Before we baste the interfacing to the fronts we need to complete any work done to it like darts, splits, or extra layers. The darts are worked by cutting down the center of the dart, overlapping, and cross-stitching both raw edges down. You'll see the same method used below for seaming. If there are multiple layers involved, as above, they'll need to be pad-stitched together and any taping of the edges done. I then pad-stitched a flannel layer over the horsehair section.
The finished interfacing layer is then basted onto the front. Baste along the inside edge as well as up the outside and along the roll line. Don't baste around the collar because the pad-stitching will shift that edge.
Tailors tape is stitched along the roll-line. You can end the tape before the seam allowance on both ends or leave the top long to extend into the collar later. I've used both, but haven't found enough of a difference to have a preference yet.
The collar is then pad-stitched.
Trim back the seam allowance and pin tailors tape around the edges. I prefer to do it inside of the stitching line so the fold isn't as bulky, but you can set it further out so it's stitched through when attaching the facing later.
The tape is stitched down, making sure to press everything well to reduce bulk.
The collar interfacing is cut on the bias, just as the undercover is. The seam is overlapped and cross-stitched. I basted only along the roll line. If I had not kept the front tailors tape long I would have placed some across this line at this point.
After pad-stitching the collar into shape, trim back the seam allowance. The collar can be hand or machine finished. I always hand-stitch the neck seam, but vary on the outer edges. Whatever edges will be handworked should be folded over and cross-stitched down.
When it comes to the body being assembled there are a few options for the interfacings. They can be left a little long and brought out to overlap the open seams and cross-stitched down to them, caught in the seam being stitched, or cut back and the seam allowance stitched down to them. If you aren't using an interfacing that will extend and support the entire shoulder seam you'll need to tape the seam. In some cases the shoulder pad is inserted between the interfacing and exterior (and pad-stitched in); that seam will also be taped.

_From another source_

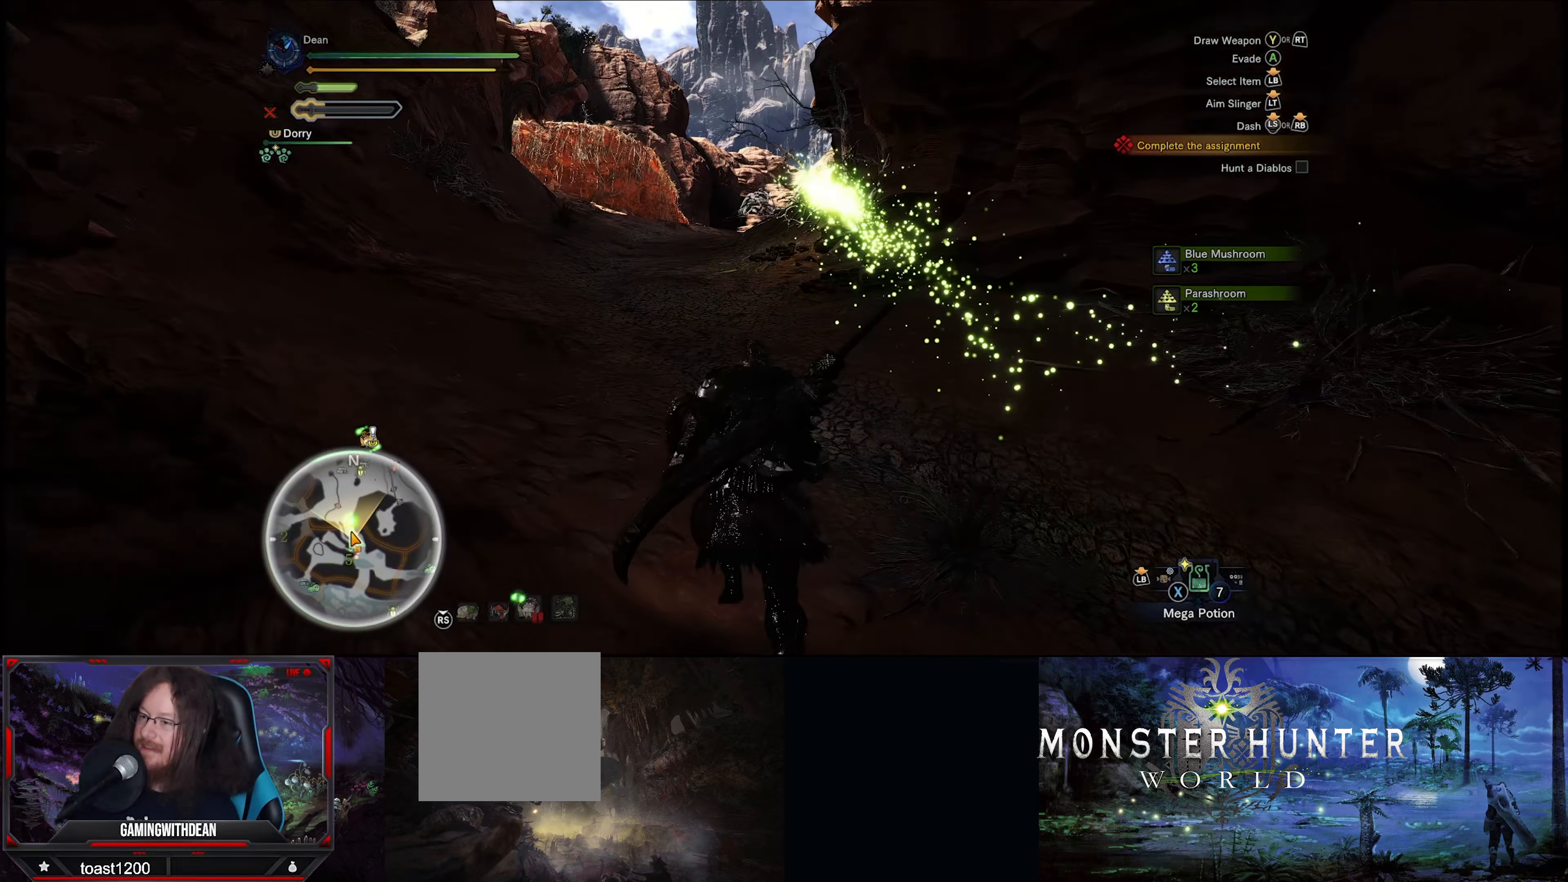
{"buttons": ["R1"], "left_stick": "up", "right_stick": "center", "events": []}
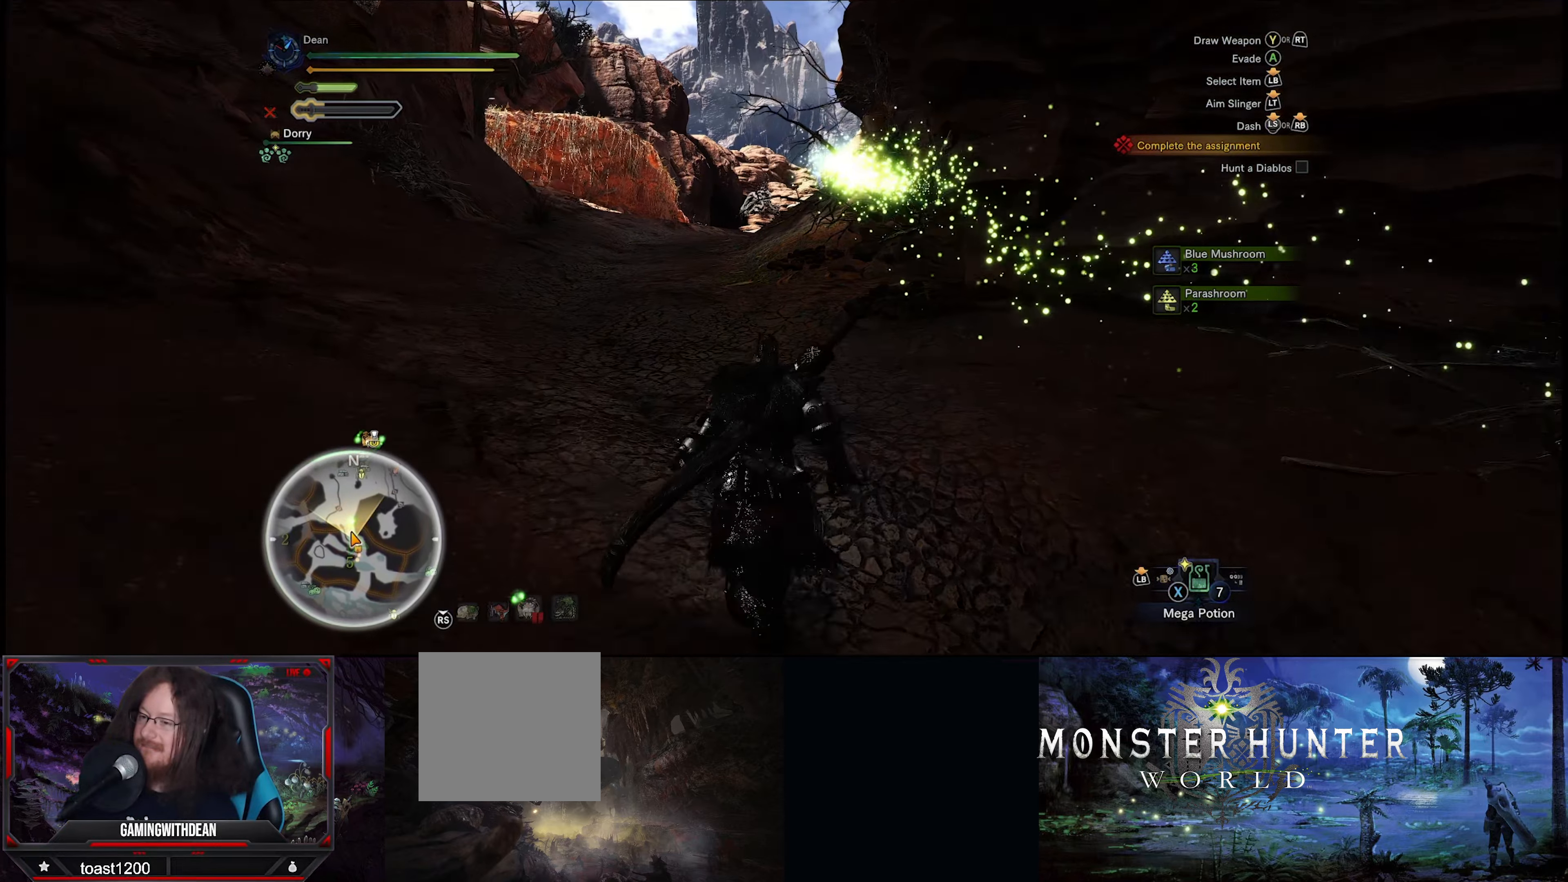
{"buttons": ["R1"], "left_stick": "up", "right_stick": "center", "events": []}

The collar is overlapped onto the neck and felled down. The seam is then opened and pressed.
The front neck seam allowance is folded down and cross-stitched to the interfacing. It's left loose along the back.
The tailors tape is stitched across if you're using this method. It doesn't need to extend all the way to center back.
After the front facing is attached the seam allowance is folded to the interfacing and cross-stitched down.
Fold the facing back and press. The neck edge is felled and the inside edge cross-stitched.
The upper collar is then attached, the seam allowance stitched down if done by machine before turning. If by hand the edge is felled instead. The neck edge is then clipped at the shoulder seams, the front edge folded back and felled to create a finished seam, the back is left hanging down and will be covered by the lining (if not lining then all is folded and felled).